“情況不太樂觀啊。”入我夢後,景星連像是個大夫看見救治不了、身患絕症的人一樣。“但也不是完全沒救,無力回天。心哥,鲛王的行為,已經危及到神主性命了。你再不出手,恐怕有天見不到她了。”兩人從觀夢境走出,回到卧室。觀夢境連接了我的夢,可随意出入我的夢。
最後,黎心回到臨淵夢。
“來這兒待半個月,是你的馊主意?”他問我。我:“不是,流光想好好招待大家。”他:“你答應星星,破空加入甘泉露霖。等到大典結束,臨淵夢也會加入吧。”我:“當然會。”他:“星星揭你老底兒,你會讨厭他嗎?”我:“他隻是聽了你的,來幫我。并無惡意,我幹嘛讨厭人家。”
暝洲,念晚宮的大殿燈火通明。得知自己無法參加耀州慶典的無雙,多日徹夜未眠。他是魔,是早就獨立,不需要依附于本體的心魔。“不就是沒收到邀請函嘛。無雙,打起精神來。幹嘛這麼失落。”他不斷安慰自己。在大殿的角落,有個人在偷看。堕神與衆不同的氣息,充斥着整個大殿。無雙立刻察覺到,提高警惕。“你别防着我嘛,無雙君上。”來者現身。“你是堕神嗎?臨淵夢從未有過堕神?你是哪來的?”
“臨淵夢從未有堕神,卻是天底下最厲害的堕神所創造。她可以變成自己最怕變成的樣子,以此逃避内心。而你,隻能窩在離她最遠的地方。”
“她不請梓虛,不請暝洲。是因為我,和我的本體。”
“你有沒有考慮過回歸本體。

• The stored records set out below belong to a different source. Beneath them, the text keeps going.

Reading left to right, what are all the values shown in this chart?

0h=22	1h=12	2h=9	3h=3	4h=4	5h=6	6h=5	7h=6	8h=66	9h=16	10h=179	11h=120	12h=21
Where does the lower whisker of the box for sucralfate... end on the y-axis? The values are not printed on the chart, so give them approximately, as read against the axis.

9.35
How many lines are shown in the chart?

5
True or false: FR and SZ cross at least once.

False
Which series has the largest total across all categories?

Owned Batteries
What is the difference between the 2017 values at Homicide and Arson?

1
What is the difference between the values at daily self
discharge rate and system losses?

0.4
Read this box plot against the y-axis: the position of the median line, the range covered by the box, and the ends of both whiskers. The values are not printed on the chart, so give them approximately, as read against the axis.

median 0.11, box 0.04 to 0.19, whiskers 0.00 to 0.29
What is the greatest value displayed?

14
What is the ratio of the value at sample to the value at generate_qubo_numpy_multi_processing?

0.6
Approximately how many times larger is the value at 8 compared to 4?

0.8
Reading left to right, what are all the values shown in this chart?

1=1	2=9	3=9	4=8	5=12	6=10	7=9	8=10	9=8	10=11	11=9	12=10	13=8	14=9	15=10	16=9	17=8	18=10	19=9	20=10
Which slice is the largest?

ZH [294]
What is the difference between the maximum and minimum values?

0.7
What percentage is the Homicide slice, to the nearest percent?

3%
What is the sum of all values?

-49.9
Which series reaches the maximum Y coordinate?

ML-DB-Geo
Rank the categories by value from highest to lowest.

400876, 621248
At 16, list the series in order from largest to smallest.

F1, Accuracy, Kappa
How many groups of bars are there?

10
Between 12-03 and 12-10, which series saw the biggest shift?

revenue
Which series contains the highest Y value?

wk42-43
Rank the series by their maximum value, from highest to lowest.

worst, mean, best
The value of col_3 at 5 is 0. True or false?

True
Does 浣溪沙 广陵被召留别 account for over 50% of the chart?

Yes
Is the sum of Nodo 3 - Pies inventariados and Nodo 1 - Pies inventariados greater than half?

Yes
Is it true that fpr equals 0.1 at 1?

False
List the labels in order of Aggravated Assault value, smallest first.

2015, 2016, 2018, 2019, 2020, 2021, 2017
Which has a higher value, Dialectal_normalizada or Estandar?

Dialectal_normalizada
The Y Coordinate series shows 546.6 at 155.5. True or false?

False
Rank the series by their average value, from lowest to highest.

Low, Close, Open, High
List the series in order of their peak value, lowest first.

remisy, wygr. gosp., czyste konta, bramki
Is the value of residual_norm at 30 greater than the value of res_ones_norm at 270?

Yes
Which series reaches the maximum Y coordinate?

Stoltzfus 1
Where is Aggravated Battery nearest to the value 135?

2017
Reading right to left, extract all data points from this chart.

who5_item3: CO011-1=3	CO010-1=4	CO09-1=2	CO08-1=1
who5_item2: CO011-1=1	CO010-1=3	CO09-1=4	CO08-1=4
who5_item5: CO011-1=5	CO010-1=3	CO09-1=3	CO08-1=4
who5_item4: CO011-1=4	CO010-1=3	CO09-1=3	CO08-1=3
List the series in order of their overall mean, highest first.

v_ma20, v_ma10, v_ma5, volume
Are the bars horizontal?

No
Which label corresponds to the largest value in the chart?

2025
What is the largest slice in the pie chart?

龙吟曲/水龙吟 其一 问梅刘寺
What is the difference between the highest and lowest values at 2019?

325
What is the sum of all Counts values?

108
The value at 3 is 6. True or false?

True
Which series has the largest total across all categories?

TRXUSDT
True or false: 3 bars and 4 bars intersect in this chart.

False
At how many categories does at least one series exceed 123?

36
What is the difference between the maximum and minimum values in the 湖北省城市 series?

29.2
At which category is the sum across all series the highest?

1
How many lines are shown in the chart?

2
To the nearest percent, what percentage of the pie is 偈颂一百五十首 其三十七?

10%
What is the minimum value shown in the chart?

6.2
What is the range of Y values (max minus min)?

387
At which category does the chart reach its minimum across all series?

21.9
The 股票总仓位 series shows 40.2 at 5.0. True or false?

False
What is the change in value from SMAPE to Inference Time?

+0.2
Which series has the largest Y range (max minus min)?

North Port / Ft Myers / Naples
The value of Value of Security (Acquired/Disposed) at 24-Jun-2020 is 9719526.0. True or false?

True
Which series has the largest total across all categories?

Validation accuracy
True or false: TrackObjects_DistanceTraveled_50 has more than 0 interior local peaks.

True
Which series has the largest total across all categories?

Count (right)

像孤煙那樣。”
“沒有。我和孤煙不同。我已經完全獨立了。”
耀州,熠輝宮的各處,早早就熄了燈。今日沒有任何活動,宮裡格外安靜。是流光下的令,暫停了慶祝活動。原本他想我開心些,熱鬧個幾天幾夜。偏偏這時候,我狀态不佳。除了每天到處閑逛,就是在房間呼呼大睡。“我會死嗎?”我在替自己占蔔,試圖窺探未來。“瞎說什麼。我死了,你都不會死。”林進說。“你不能死。不然我等了這麼多年,等到的是絕望嗎?”
“老婆,我真的在。”他想我放心些。我靠在他身上,“我知道。”然後就安心的睡着了。醒來後,他還在。“怎麼?有我還不滿足。還想娶小的?”因為在夢境,是他和桃子陪着我。“又不是真的。幻像你也當真。”不過夢裡有人随口說說而已。“說,那小子是誰?”他繼續盤問,抓着我不放。我裝糊塗:“什麼那小子。哦,你說我第二任老公啊。拜托,我都轉世那麼多次了。有幾個前任不正常嗎。再說你不是不介意嗎。”他:“你的意思是,四個還算少的是吧。還沒加上那些和你暧昧不清的。”
做夢成了我每天經曆時間最長的事。我不想他和我一樣,陷入無盡的夢境。
“要不我們成親吧。”
“成親?我們不是成過親了嗎?再說咱倆狀态這麼差,撐不住的。”他:“你是不是後悔沒選他,選的是我了。”今天的臨淵夢,特别涼快。我裝作沒聽見的樣子。把被子蓋在身上,随時準備睡覺。
夢裡,世界末日。隻有大真界沒事。小真界和異界一番洗滌,剛被掃蕩過。由于外界入侵,到處都是想抓我的人。有個人在公交車上一眼認出我,要帶我走。保護我的人喚醒了我,讓我回到大真界。才沒有出事。黎心、澈汩、流光和新雲,在虹霞雲光臨時召開了緊急會議。一起商讨接下來的應對方案。是我不争氣,讓這麼多人為我操心。他們不知道怎麼辦,還叫上了我。我和林進撒謊,說甘泉那邊有要緊的事。